Perhaps one of the most difficult things a first-time mother experiences is facing her doubts and insecurities about her body’s ability to provide milk for her little one. I remember feeling helpless and in a state of panic the moment they gave me my hungry little one. As he greedily nursed at my breast that first day, I found myself wondering, “is he getting anything?” The longer he nursed or every moment he stopped to fuss and cry, panic overtook me and doubt began to take over logic and all the things I learned at pre-natal classes. Each cry seemed to affirm my lack of confidence, that indeed I was weak and physiologically lacking, that my breasts weren’t producing enough milk that he needed.
I tried at my hand at expressing milk with a breast pump that first week, and to my horror, I barely got an ounce. Those few drops were enough to crush my heart and my spirit, dragging me into a guilt-pit of having starved my son the first week of his life. Fortunately for me, I had a very supportive husband and family who never for a moment fed my insecurities, and instead enlisted the help of a lactation consultant. With her help, some help from this great site and some more help from my awesome medela double breast pump, I learned to be comfortable in doing what I thought was supposed to be a natural instinct, breastfeeding. As I slowly began to gain confidence in myself and in my body’s ability to provide milk, I learned to repeat to myself a mantra or two that may help new moms overcome their doubts.
Relax, you are built for this
Unless you are part of the 1% of women who (1) have a debilitating illness like breast cancer, AIDS, are in the ICU or are terminally ill, (2) battling a severe thyroid or hormonal condition, (3) born without milk ducts, you are physiologically designed to breastfeed. You will produce milk, whether you like it or not. So relax, take a deep breath and just latch.

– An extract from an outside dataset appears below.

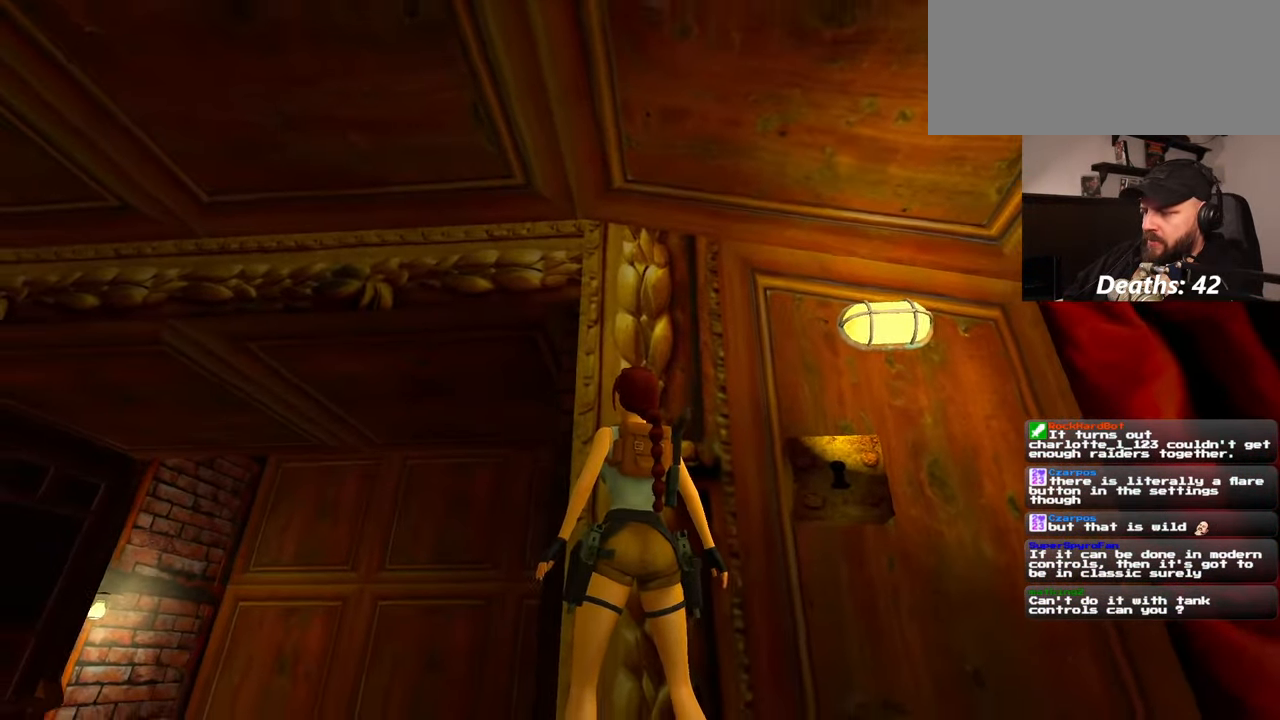
{"buttons": [], "left_stick": "down-right", "right_stick": "center", "events": [[117, "right_stick", "left"], [217, "right_stick", "center"], [250, "left_stick", "down-right"]]}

In the first few days post birth, our body produces colostrum, that all important substance also known as “liquid gold” and the “first vaccine”, it is a super concentrated nutrient-rich liquid chock-full of antibodies and nutrients designed to provide our baby with his first protection against the outside-world. No other substance in the world can do as much. Remember, you produce “liquid gold”, just latch.
Baby doesn’t need much
Our babies are born with little tummies, and little tummies mean they don’t need as much milk as we may think they need. On the first day, baby’s tummy is the size of a small marble, he only needs about 0.2 oz (10ml) per feeding, or about 2 ounces (about 50 ml) on the average for the entire day. By day three, tummy size grows to the size of a regular marble and needs an ounce (about 30 ml) per feeding, roughly around just 8 ounces for the whole day. By the end of the first week, his appetite grows to about 1.5 ounces (45ml) per feeding (on the average around 15 oz / 450 ml a day), to fill his tummy which is now about the size of a ping-pong ball. So yes baby really doesn’t need much. Sit back, just latch.
Breastfeeding works on the law of supply and demand. Your body produces exactly what your baby needs or demands. Your breast milk is genetically designed to provide for your baby’s specific needs. So when in doubt, just latch.